Servidor da Câmara Municipal de Natal há 34 anos, Naldo resguardou nos últimos anos a expectativa da aposentadoria, cada vez mais próxima. No momento em que estava internado, entretanto, viu que a espera o levou a adiar planos, que poderiam vir abaixo caso não tivesse resistido à doença. “Eu poderia virar só mais um na estatística, ninguém ia lembrar de mim, a não ser familiares e amigos. Eu, perto de me aposentar… Tudo poderia ir por água abaixo, nada fazia mais sentido. Às vezes, no mundo, você se prende a coisas que não vale a pena. Eu era muito apegado ao meu carro, um bem material. Eu sou um cara que sempre fui muito zeloso com o meu carro, sempre tive muito cuidado. Mas aí você vê que ele não tem valor nenhum”, contou.

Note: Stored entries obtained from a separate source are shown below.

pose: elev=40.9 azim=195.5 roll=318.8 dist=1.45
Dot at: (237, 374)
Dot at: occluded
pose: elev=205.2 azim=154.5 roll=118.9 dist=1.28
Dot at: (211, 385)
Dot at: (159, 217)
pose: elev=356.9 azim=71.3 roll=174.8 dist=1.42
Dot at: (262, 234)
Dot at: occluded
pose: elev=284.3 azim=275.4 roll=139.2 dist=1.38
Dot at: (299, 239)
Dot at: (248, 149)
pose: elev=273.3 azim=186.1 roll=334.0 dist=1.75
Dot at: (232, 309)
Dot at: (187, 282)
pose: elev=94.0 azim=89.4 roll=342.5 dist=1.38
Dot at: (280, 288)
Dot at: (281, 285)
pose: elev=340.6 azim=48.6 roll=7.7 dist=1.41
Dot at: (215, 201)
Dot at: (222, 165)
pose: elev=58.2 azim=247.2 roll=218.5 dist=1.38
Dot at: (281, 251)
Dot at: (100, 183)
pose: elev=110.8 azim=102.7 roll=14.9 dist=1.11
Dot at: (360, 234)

A ala em que esteve internado no Hospital Giselda Trigueiro era só mais uma do complexo de referência para doenças infectocontagiosas no Estado. As paredes verdes claras, uniformes, e mais nada. Havia apenas duas semanas do primeiro caso confirmado do novo coronavírus no Rio Grande do Norte. A sala, montada num setor isolado às pressas, sequer possuía ar-condicionado e campainha para chamar enfermeiros em casos de necessidade. A sensação de isolamento aumentava a cada segundo.
Naldo estava com o celular enquanto permaneceu internado, mas sem força para utilizá-lo. Os pensamentos serviam como companhia para o potiguar durante a maior parte do tempo. Ele sentia dificuldades de respirar – “quando eu ia ao banheiro, que tirava o oxigênio, sentia como se estivesse me afogando” -, não conseguia comer nada porque havia perdido o paladar e sofria de uma tosse intensa. Mas o isolamento, para ele, foi a pior característica da Covid-19.
A melhora veio a partir do quarto dia de internação, uma quinta-feira. A data marcou uma semana do início da tosse constante, o primeiro sintoma da doença sentida por ele. Uma enfermeira pediu para ele retirar o oxigênio e tentar respirar sem a ajuda do equipamento. “Tive muito medo porque nos primeiros dias eu não conseguia respirar nada”, contou. Aos poucos, viu que tinha fôlego.
Naldo foi liberado no dia 5 de abril ainda debilitado. No Hospital Giselda Trigueiro, teve contato com deficiências do serviço público, como a presença de mosquitos na sala em que esteve internado, em um dia de chuva, e chegou a ver um escorpião em um dos dias.
“Isso tudo perturba”, relembrou. Pela porta que dava ao corredor, via a chegada de outros pacientes em estados piores que o dele quando ingressou na unidade hospitalar.
Antes de sair dali compreendeu que não havia espaço para todos, mas que ele era um vitorioso. De não conseguir respirar nos primeiros três dias, já conseguia andar e conversar uma semana depois de ser internado.
Dois dias depois da saída do hospital, gravou um vídeo de agradecimento às orações feitas por amigos e familiares e postou na conta pessoal do Facebook. Ainda debilitado, ele relembrou os dias no hospital. “Muito obrigado a todas orações, a todos. Teve momentos naquele hospital, que eu vou ser sincero, pedi para morrer porque não estava aguentando aquela situação, mas graças a Deus eu estou bem, em casa”, disse no vídeo, cujo som é abafado pelo uso da máscara. Na legenda, escreveu: “Só tenho que agradecer a Deus por mais essa oportunidade de vida que ele me deu.”